Getting back to the R code, let’s merge the two models and represent the output in a visually appealing manner which is easier to understand.
# Merges the two data frames on the "channel_name" column.
R <- merge(H, M, by='channel_name')
# Select only relevant columns
R1 <- R[, (colnames(R) %in %c('channel_name', 'first_touch_conversions', 'last_touch_conversions', 'linear_touch_conversions', 'total_conversion'))]

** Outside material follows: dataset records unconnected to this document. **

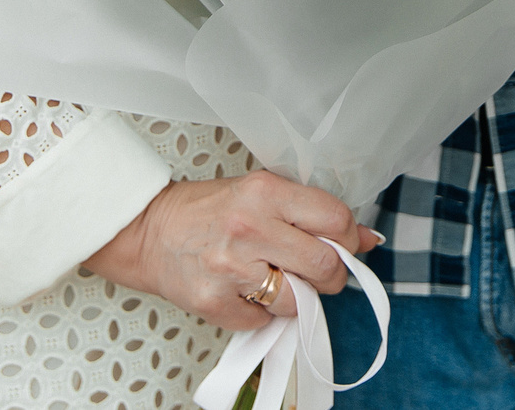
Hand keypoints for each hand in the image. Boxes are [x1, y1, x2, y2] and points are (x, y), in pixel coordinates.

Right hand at [85, 170, 383, 329]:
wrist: (147, 232)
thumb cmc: (206, 210)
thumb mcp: (261, 194)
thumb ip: (311, 213)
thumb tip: (367, 238)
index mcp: (264, 193)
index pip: (335, 221)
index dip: (349, 239)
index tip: (344, 245)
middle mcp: (249, 229)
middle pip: (325, 266)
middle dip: (331, 276)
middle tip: (317, 272)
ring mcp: (231, 269)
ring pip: (299, 300)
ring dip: (297, 297)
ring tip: (276, 279)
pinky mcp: (216, 303)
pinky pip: (265, 321)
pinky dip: (262, 313)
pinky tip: (245, 291)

# Transforms the dataset into a data frame that ggplot2 can use to plot the outcomes
R1 <- melt(R1, id='channel_name')# Plot the total conversions
ggplot(R1, aes(channel_name, value, fill = variable)) +
geom_bar(stat='identity', position='dodge') +
ggtitle('TOTAL CONVERSIONS') +
theme(axis.title.x = element_text(vjust = -2)) +
theme(axis.title.y = element_text(vjust = +2)) +
theme(title = element_text(size = 16)) +
theme(plot.title=element_text(size = 20)) +
ylab("")
The scenario is clearly visible from the above graph. From the first touch conversion perspective, channel 10, channel 13, channel 2, channel 4 and channel 9 are quite important; while from the last touch perspective, channel 20 is the most important (in our case, it should be because the customer has decided which product to buy). In terms of linear touch conversion, channel 20, channel 4 and channel 9 are coming out to be important. From the total conversions perspective, channel 10, 13, 20, 4 and 9 are quite important.
End Notes
In the above chart we have been able to figure out which are the important channels for us to focus on and which can be discarded or ignored. This case gives us a very good insight into the application of Markov chain models in the customer analytics space. E-commerce companies can now confidently create their marketing strategy and distribute their marketing budget using data driven insights.